Convert this data to a sentence:

kgtk lexicalize --input-file examples/docs/lexicalize-Q75992564.tsv \
                --add-entity-labels-from-input
node1 label node2
Q75992564 sentence "Because of You, vocal track by Reba in duet with Kelly Clarkson; 2007 studio recording; cover version, is a music track with vocals."

Complex Example: Q75992564, a Music Track, with has Properties and Omitting the Description

Let's try adding P1552 (has quality) to the list of has properties and omit the description property.

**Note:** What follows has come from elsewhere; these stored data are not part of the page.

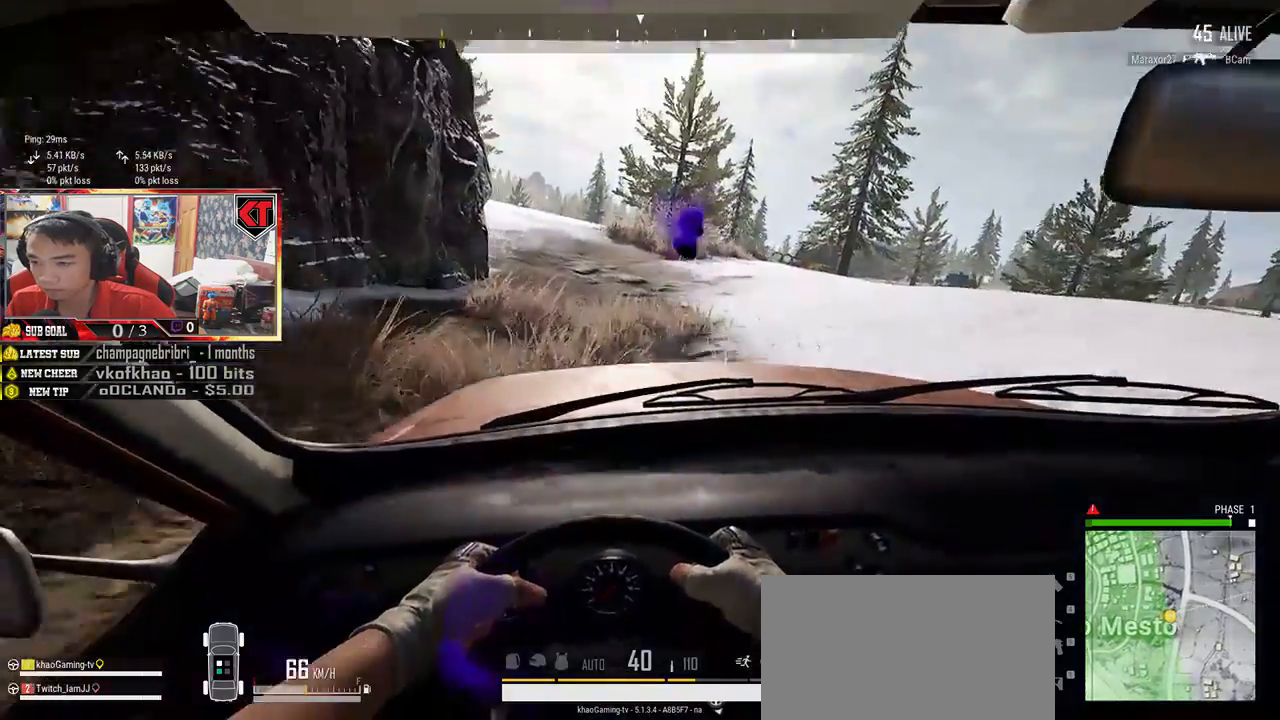
{"keys": ["a", "w"], "mouse": [], "events": [[317, "a", "down"]]}
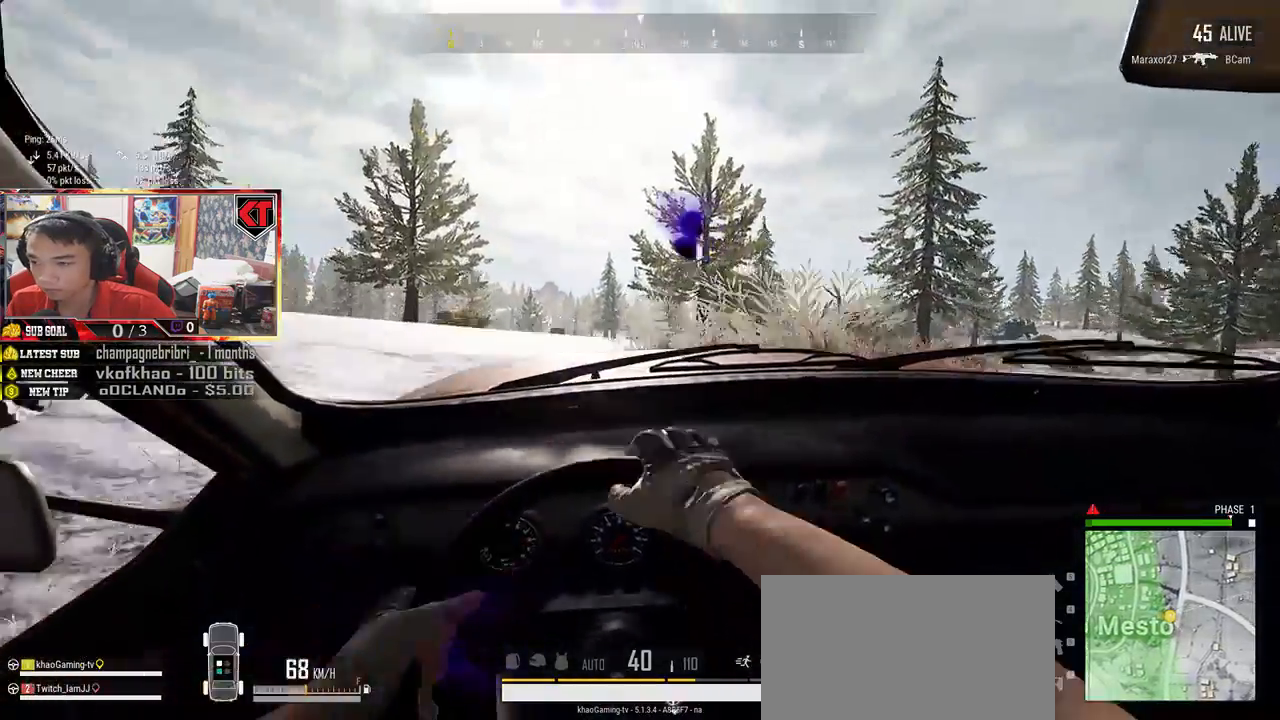
{"keys": ["a"], "mouse": [], "events": [[400, "w", "up"]]}
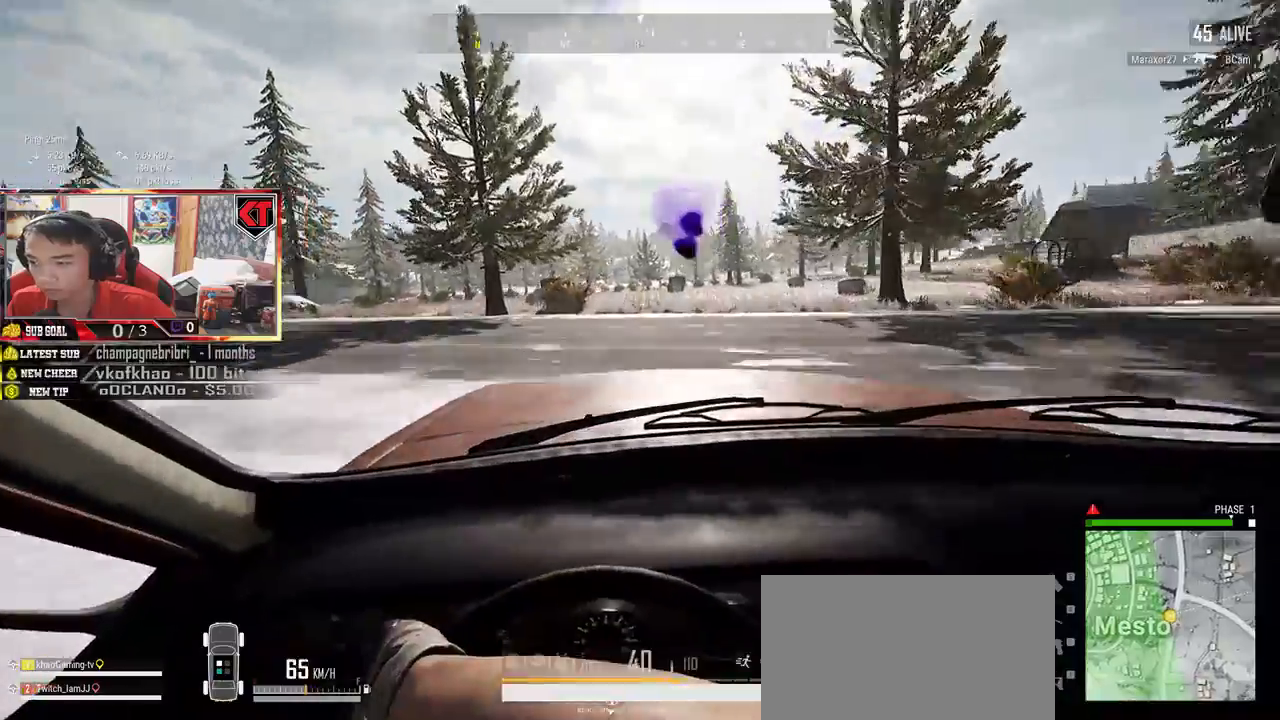
{"keys": ["a", "w"], "mouse": [], "events": [[167, "space", "down"], [300, "space", "up"], [400, "w", "down"]]}
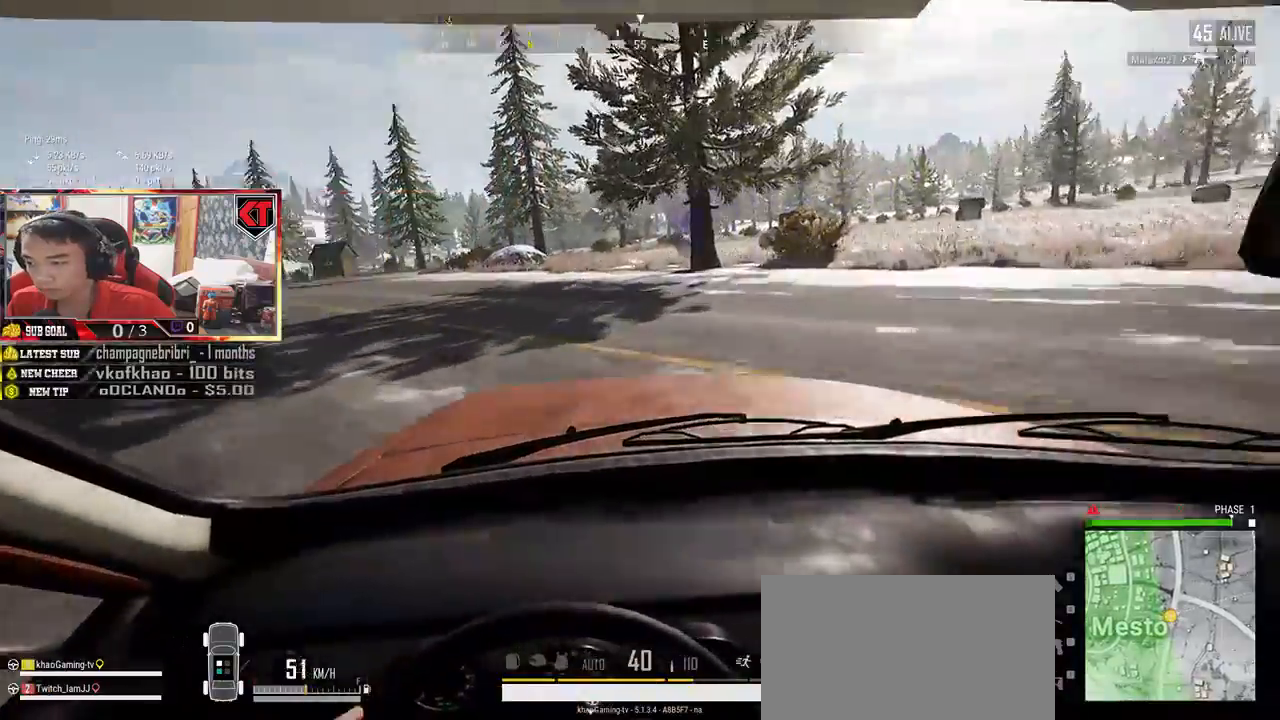
{"keys": ["d", "w"], "mouse": [], "events": [[33, "a", "up"], [500, "d", "down"]]}
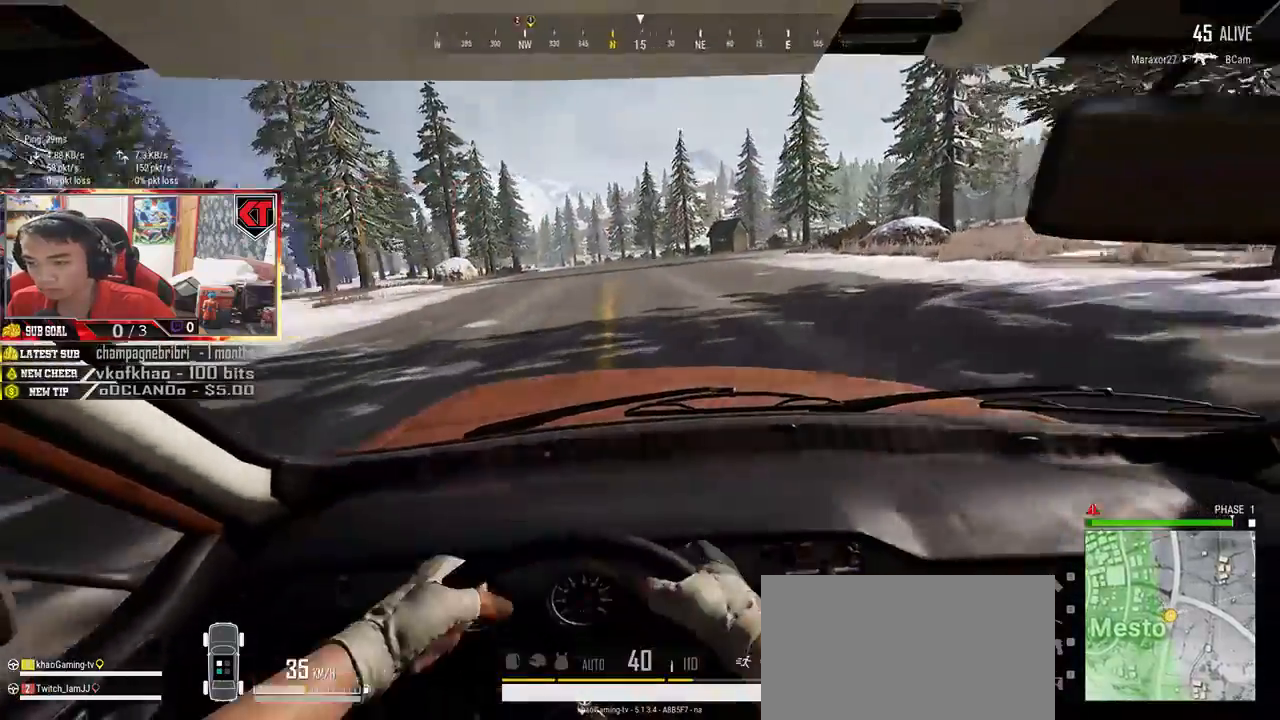
{"keys": ["w"], "mouse": [], "events": [[467, "d", "up"]]}
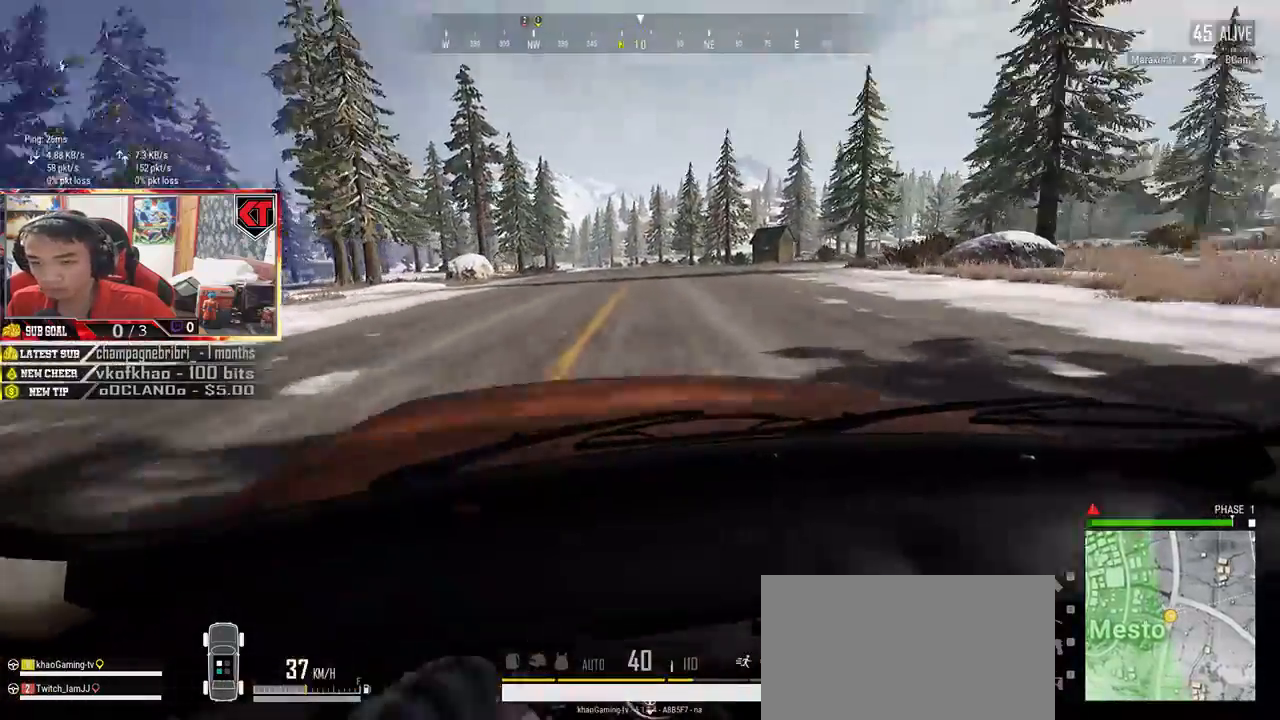
{"keys": ["a", "w"], "mouse": [], "events": [[333, "a", "down"]]}
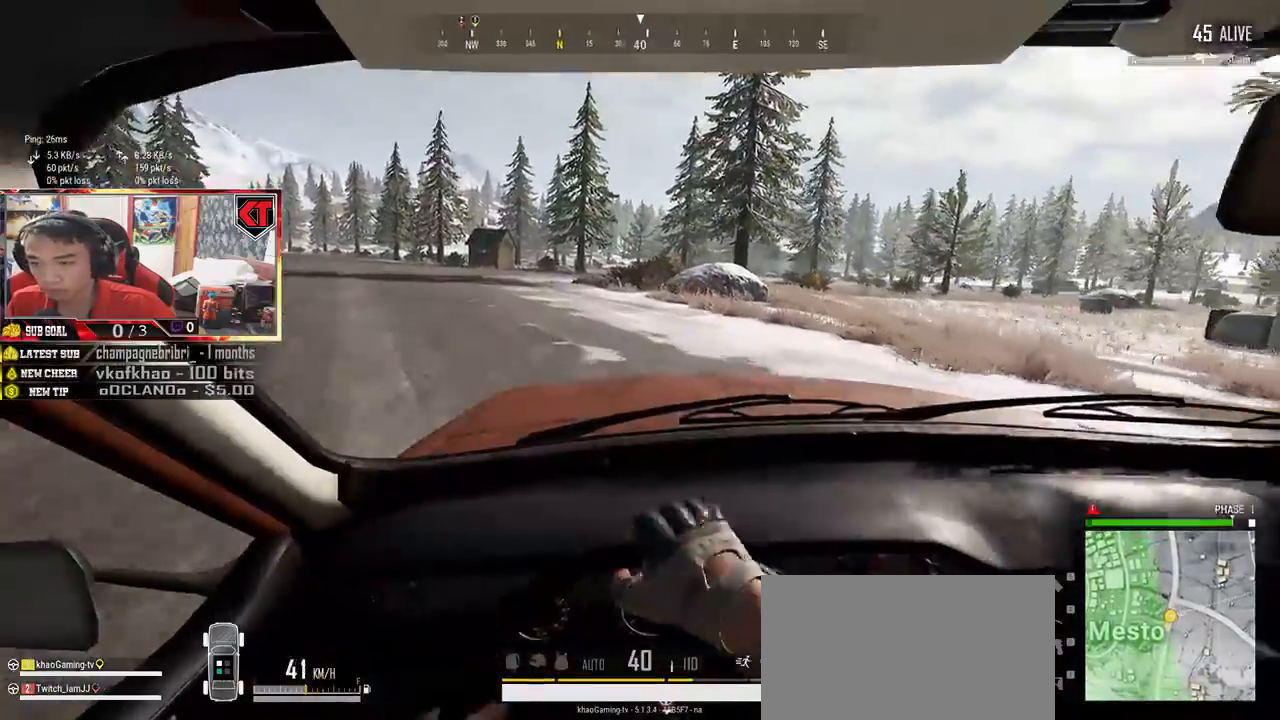
{"keys": ["shift", "w"], "mouse": [], "events": [[67, "a", "up"], [333, "shift", "down"]]}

kgtk cat -i examples/docs/lexicalize-Q75992564.tsv
id node1 label node2 rank node2;wikidatatype
Q75992564-P136-Q83440-5a7171a8-0 Q75992564 P136 Q83440 normal wikibase-item
Q75992564-P1433-Q2598379-92fd18d2-0 Q75992564 P1433 Q2598379 normal wikibase-item
Q75992564-P1433-Q75998294-3aa16bcc-0 Q75992564 P1433 Q75998294 normal wikibase-item
Q75992564-P1476-7e22ec-4db02c7e-0 Q75992564 P1476 'Because of You'@en normal monolingualtext
Q75992564-P1552-Q109940-802348fe-0 Q75992564 P1552 Q109940 normal wikibase-item
Q75992564-P1552-Q155171-582f91ae-0 Q75992564 P1552 Q155171 normal wikibase-item
Q75992564-P1552-Q15975575-a54239e8-0 Q75992564 P1552 Q15975575 normal wikibase-item
Q75992564-P162-Q229430-4d2b5fa7-0 Q75992564 P162 Q229430 normal wikibase-item
Q75992564-P162-Q7821969-674ded3a-0 Q75992564 P162 Q7821969 normal wikibase-item
Q75992564-P175-Q229430-aefd7965-0 Q75992564 P175 Q229430 normal wikibase-item
Q75992564-P175-Q483507-a1ad6642-0 Q75992564 P175 Q483507 normal wikibase-item
Q75992564-P1889-Q400557-94928f8d-0 Q75992564 P1889 Q400557 normal wikibase-item
Q75992564-P2550-Q868569-cbe8942c-0 Q75992564 P2550 Q868569 normal wikibase-item
Q75992564-P31-Q55850593-156262eb-0 Q75992564 P31 Q55850593
Q75992564-P31-Q55850593-156262eb-0 Q75992564 P31 Q55850593 normal wikibase-item
Q75992564-P4404-69fc83-9222fd1e-0 Q75992564 P4404 "1c5c05d6-dff6-440a-ba1f-54000e2d04bd" normal external-id
Q75992564-P4404-fa8703-43654e34-0 Q75992564 P4404 "102eb099-3119-4d08-80f5-06511af875a4" normal external-id
Q75992564-description-en Q75992564 description 'vocal track by Reba in duet with Kelly Clarkson; 2007 studio recording; cover version'@en
Q75992564-directed_pagerank-31405997 Q75992564 directed_pagerank 8.715560990765719e-09
Q75992564-in_degree-2-0000 Q75992564 in_degree 2
Q75992564-isa-Q55850593-0000 Q75992564 isa Q55850593
Q75992564-label-en Q75992564 label 'Because of You'@en
Q75992564-out_degree-16-0000 Q75992564 out_degree 16
Q75992564-undirected_pagerank-31405997 Q75992564 undirected_pagerank 8.715560990765719e-09
Q75992564-vertex_in_degree-31405995 Q75992564 vertex_in_degree 2
Q75992564-vertex_in_degree-31405995 Q75992564 vertex_in_degree 2
Q75992564-vertex_out_degree-31405996 Q75992564 vertex_out_degree 13
Q75992564-vertex_out_degree-31405996 Q75992564 vertex_out_degree 13
Q55850593-label-en Q55850593 label 'music track with vocals'@en
P1552-label-en P1552 label 'has quality'@en
Q109940-label-en Q109940 label 'duet'@en
Q155171-label-en Q155171 label 'cover version'@en
Q15975575-label-en Q15975575 label 'studio recording'@en
kgtk lexicalize --input-file examples/docs/lexicalize-Q75992564.tsv \
                --add-entity-labels-from-input \
        --has-properties P1552 \
        --description-properties ""
node1 label node2
Q75992564 sentence "Because of You is a music track with vocals, and has cover version and studio recording and duet."